▸ To do: Rewrite every one of the records below with "pie chart" replaced by "circle graph" and all other text left as it is. Omit the pictures from your version.

▸ Information given:
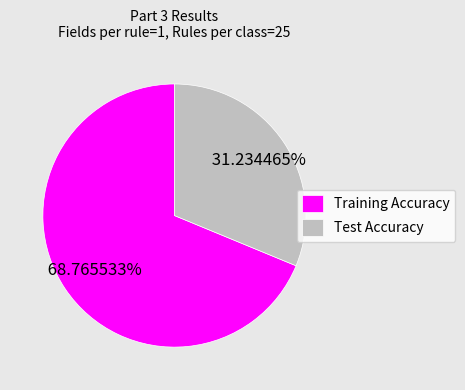

How many slices are in this pie chart?

2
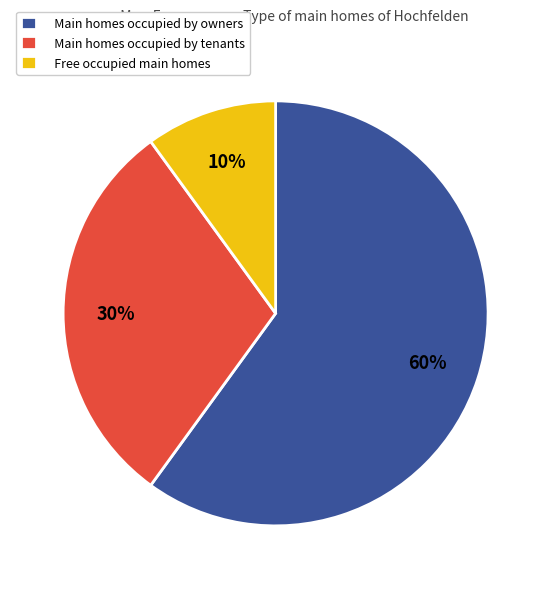

The Main homes occupied by owners slice represents 60% of the pie. True or false?

True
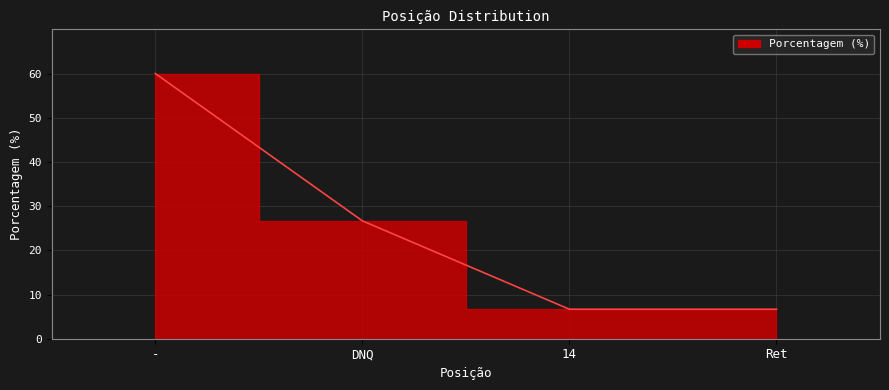

Rank the categories by value from highest to lowest.

-, DNQ, 14, Ret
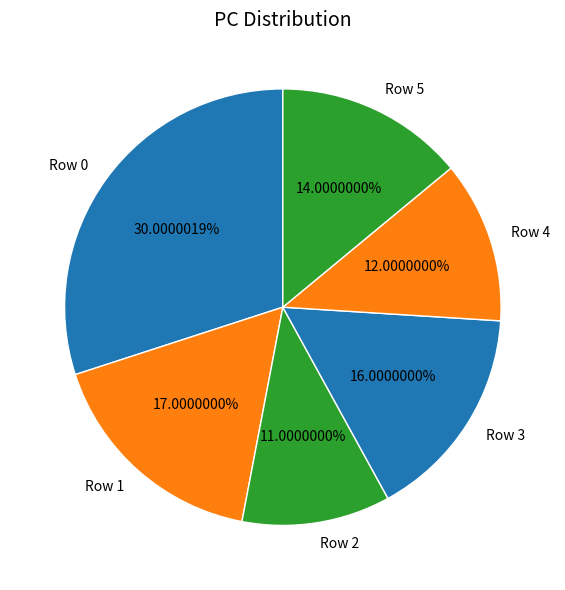

How many segments does this pie chart have?

6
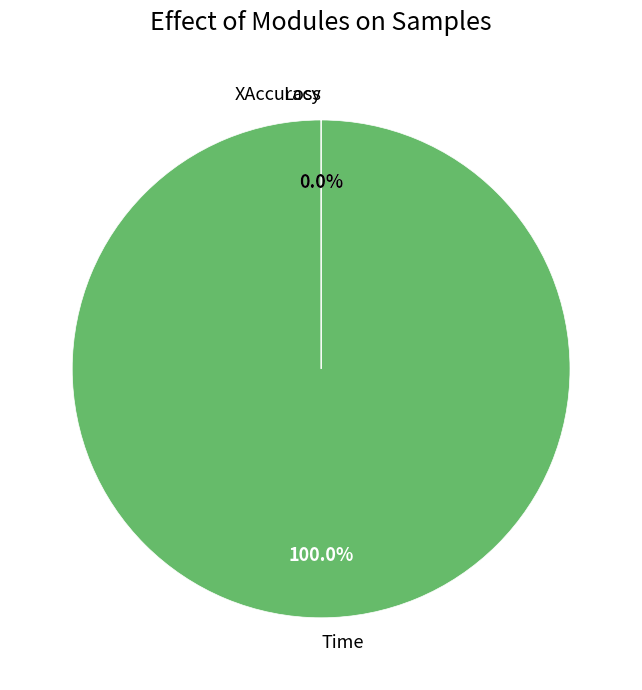

Which category accounts for the majority?

Time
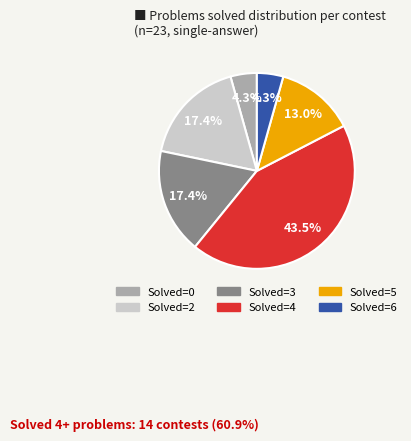

Is there a majority slice in this chart?

No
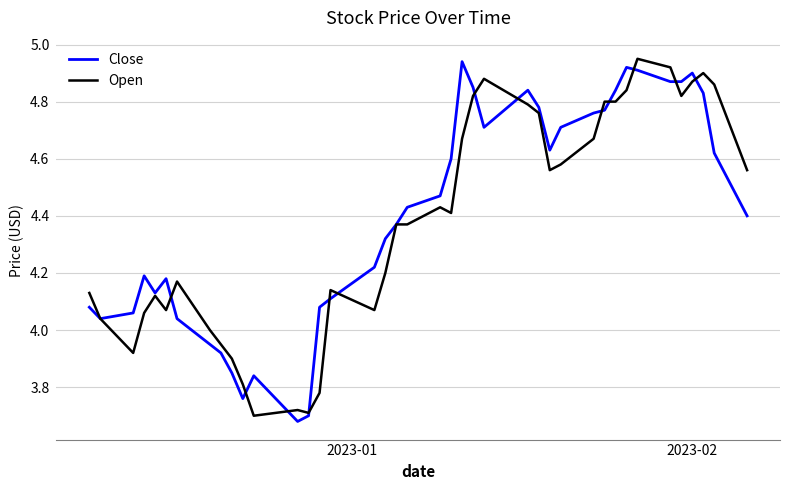

How many times do Open and Close cross each other?

13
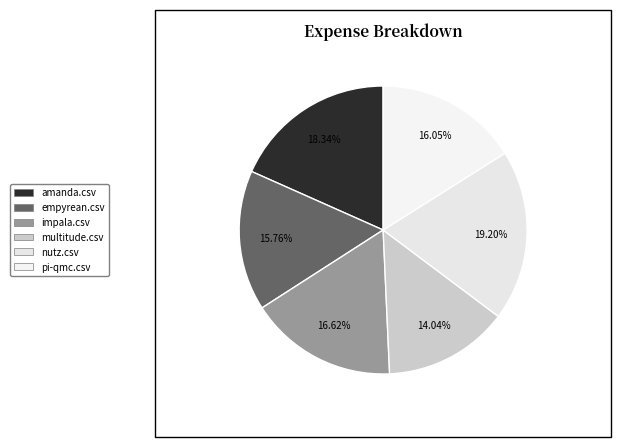

Is impala.csv the majority of the pie?

No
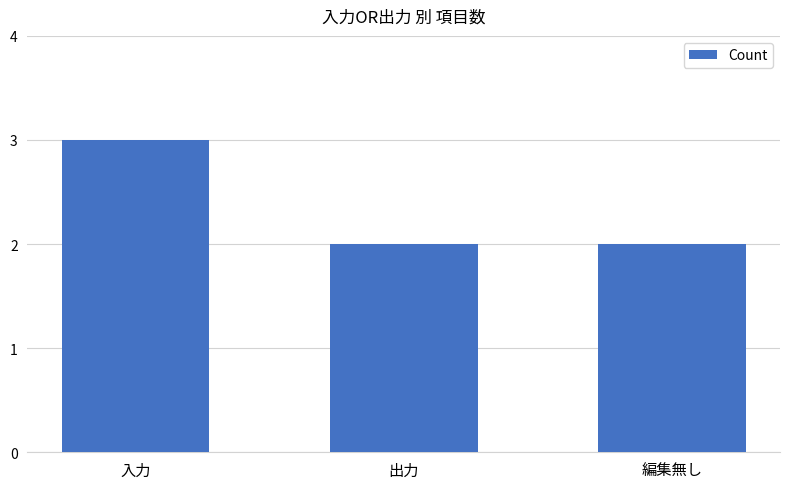

Between 編集無し and 入力, which is larger?

入力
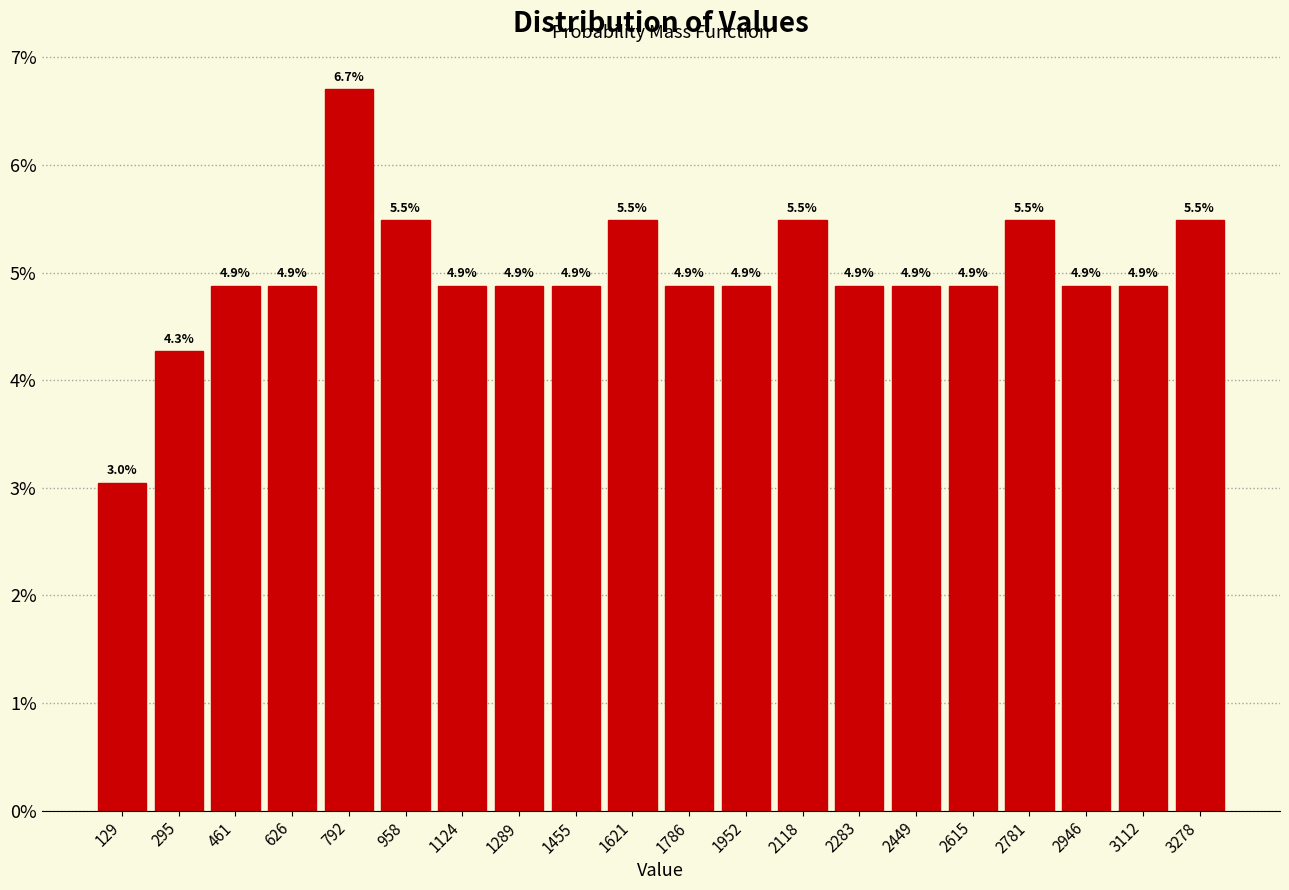

Over which range of the x-axis is the bar tallest?

700 to 880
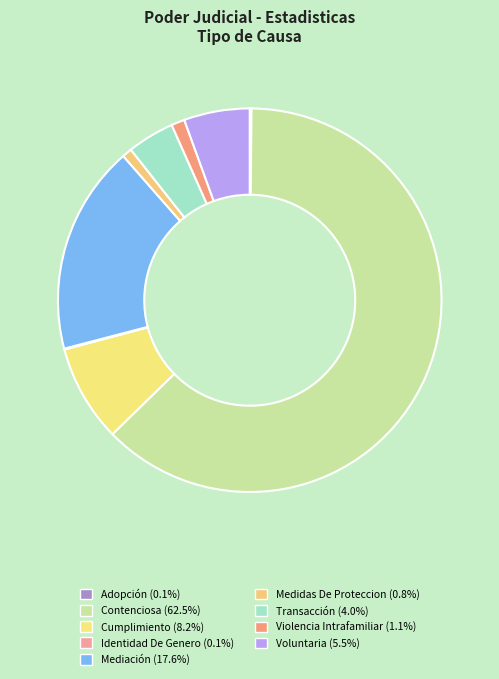

What is the total percentage of Contenciosa and Mediación?

80.1%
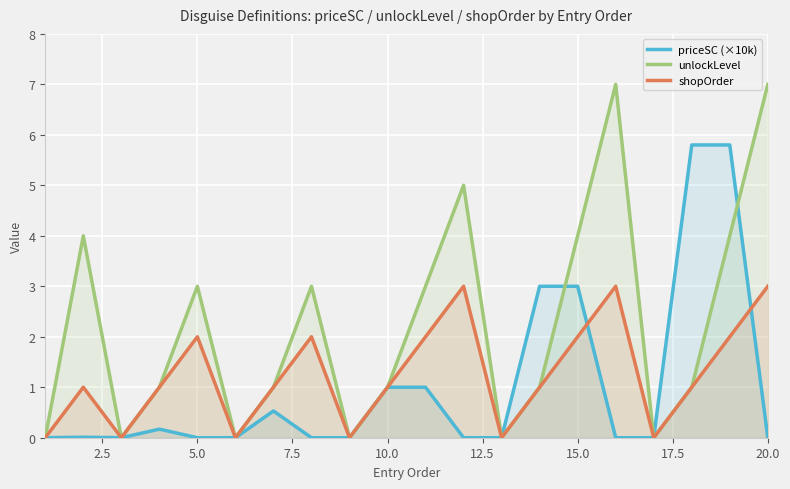

What is the maximum value for unlockLevel?

7.0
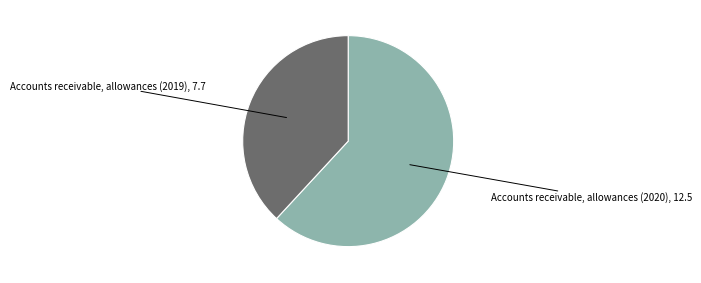

Is there any slice that represents more than half of the pie?

Yes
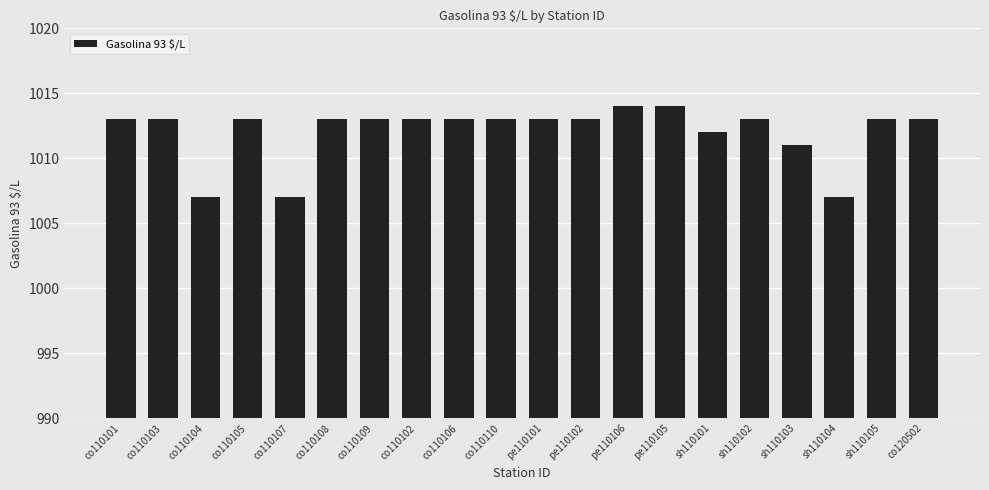

At which label is the value closest to 1010?

sh110103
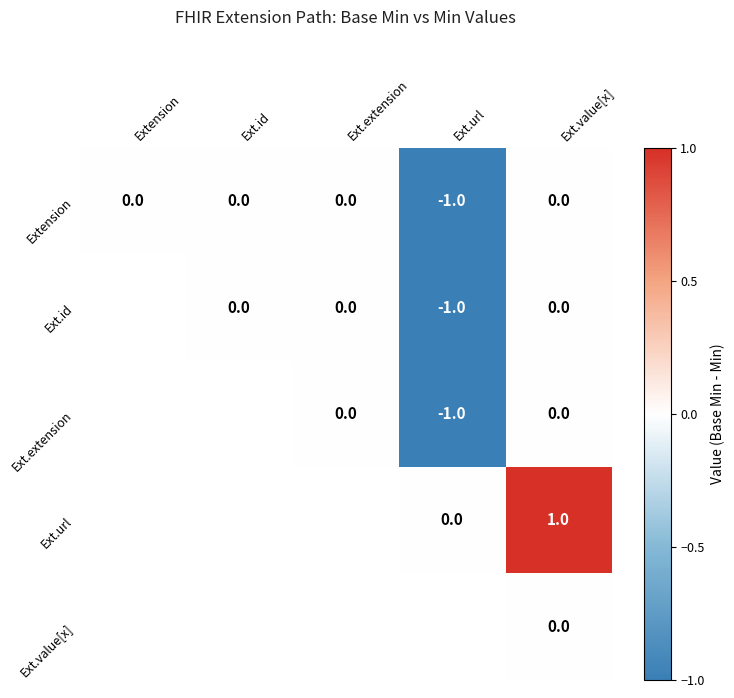

At which label does Extension reach its minimum?

Ext.url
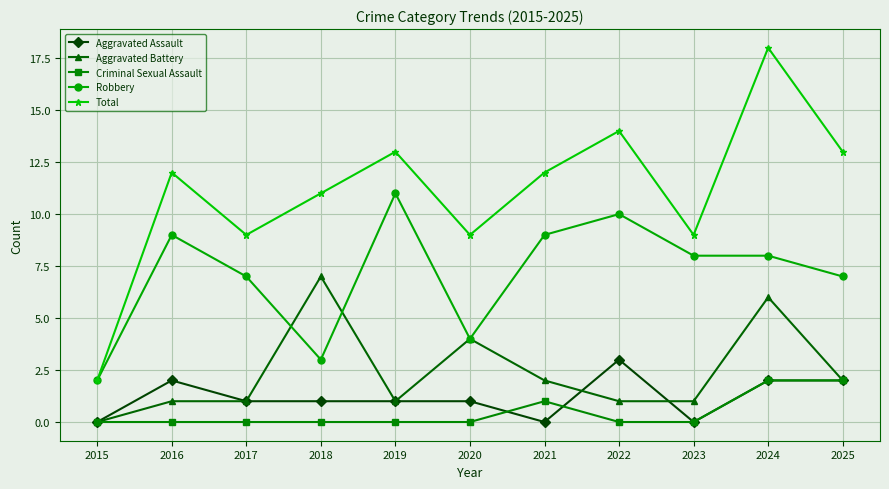

How many data points does each series have?

11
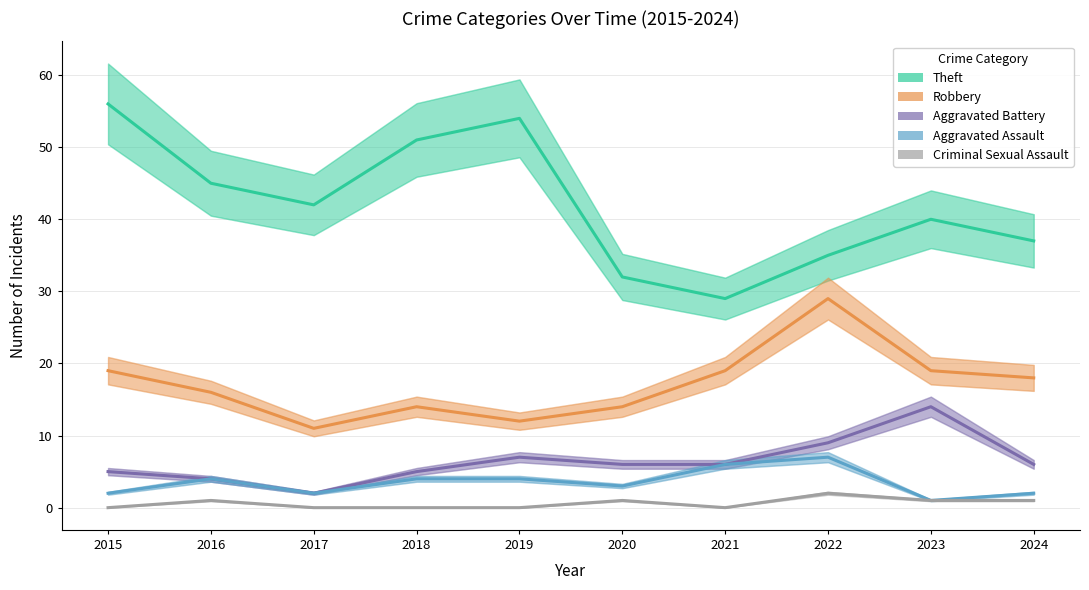

List the series in order of their peak value, lowest first.

Criminal Sexual Assault, Aggravated Assault, Aggravated Battery, Robbery, Theft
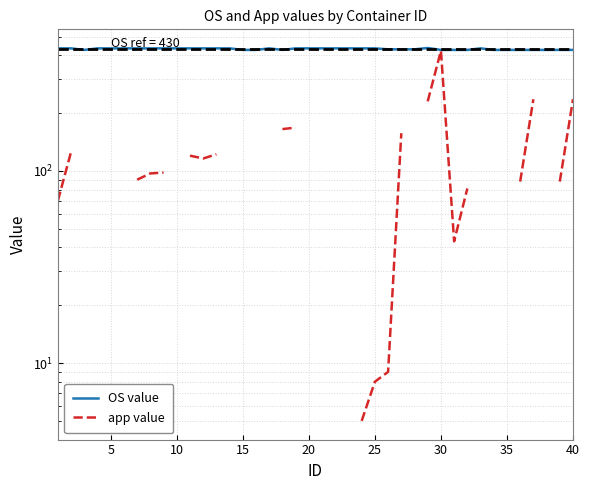

True or false: app value and OS value cross at least once.

False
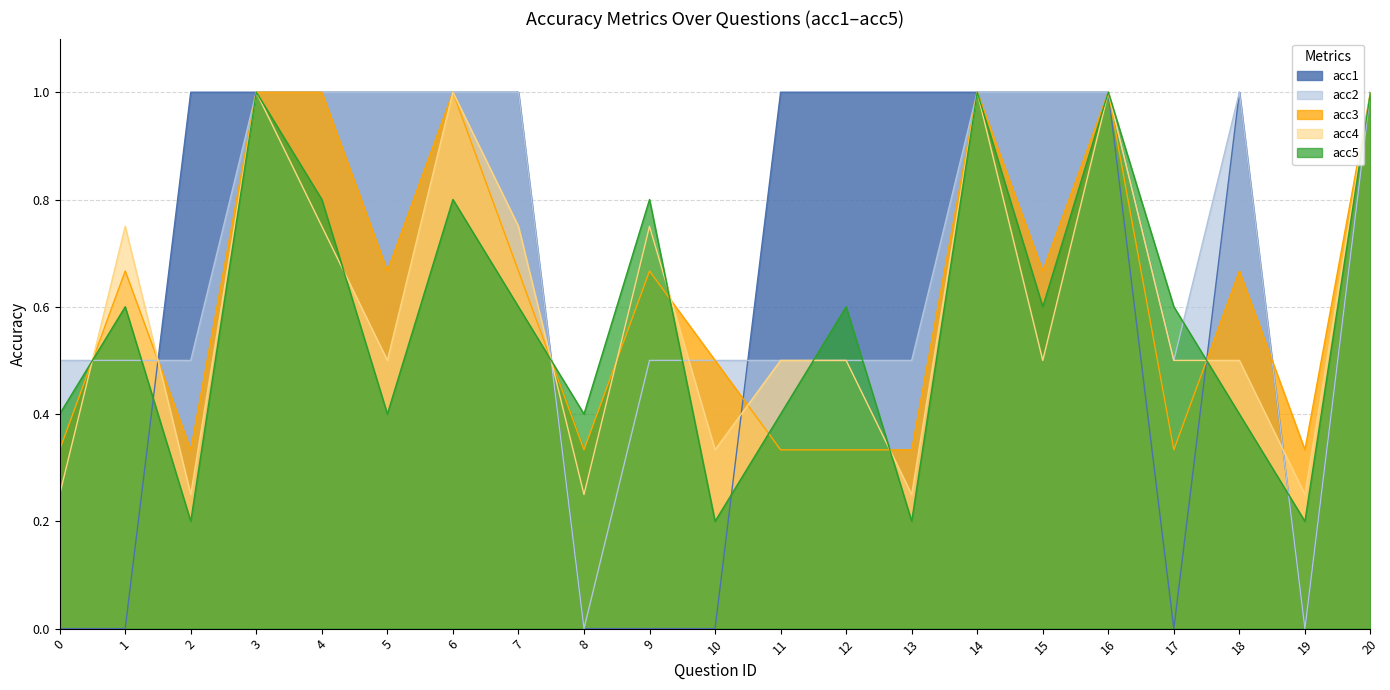

Does the chart have visible grid lines?

Yes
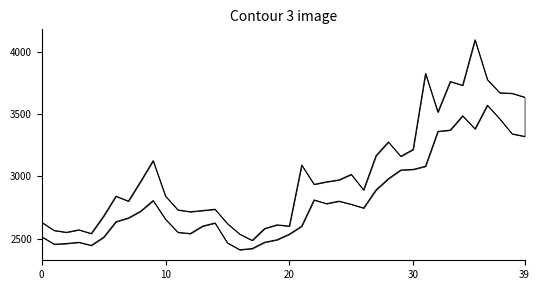

At how many categories does at least one series exceed 3772?

3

▸ Result:
How many slices are in this circle graph?

2

The Main homes occupied by owners slice represents 60% of the pie. True or false?

True

Rank the categories by value from highest to lowest.

-, DNQ, 14, Ret

How many segments does this circle graph have?

6

Which category accounts for the majority?

Time

Is there a majority slice in this chart?

No

How many times do Open and Close cross each other?

13

Is impala.csv the majority of the pie?

No

Between 編集無し and 入力, which is larger?

入力

Over which range of the x-axis is the bar tallest?

700 to 880

What is the total percentage of Contenciosa and Mediación?

80.1%

What is the maximum value for unlockLevel?

7.0

Is there any slice that represents more than half of the pie?

Yes

At which label is the value closest to 1010?

sh110103

At which label does Extension reach its minimum?

Ext.url

How many data points does each series have?

11

List the series in order of their peak value, lowest first.

Criminal Sexual Assault, Aggravated Assault, Aggravated Battery, Robbery, Theft

True or false: app value and OS value cross at least once.

False

Does the chart have visible grid lines?

Yes

At how many categories does at least one series exceed 3772?

3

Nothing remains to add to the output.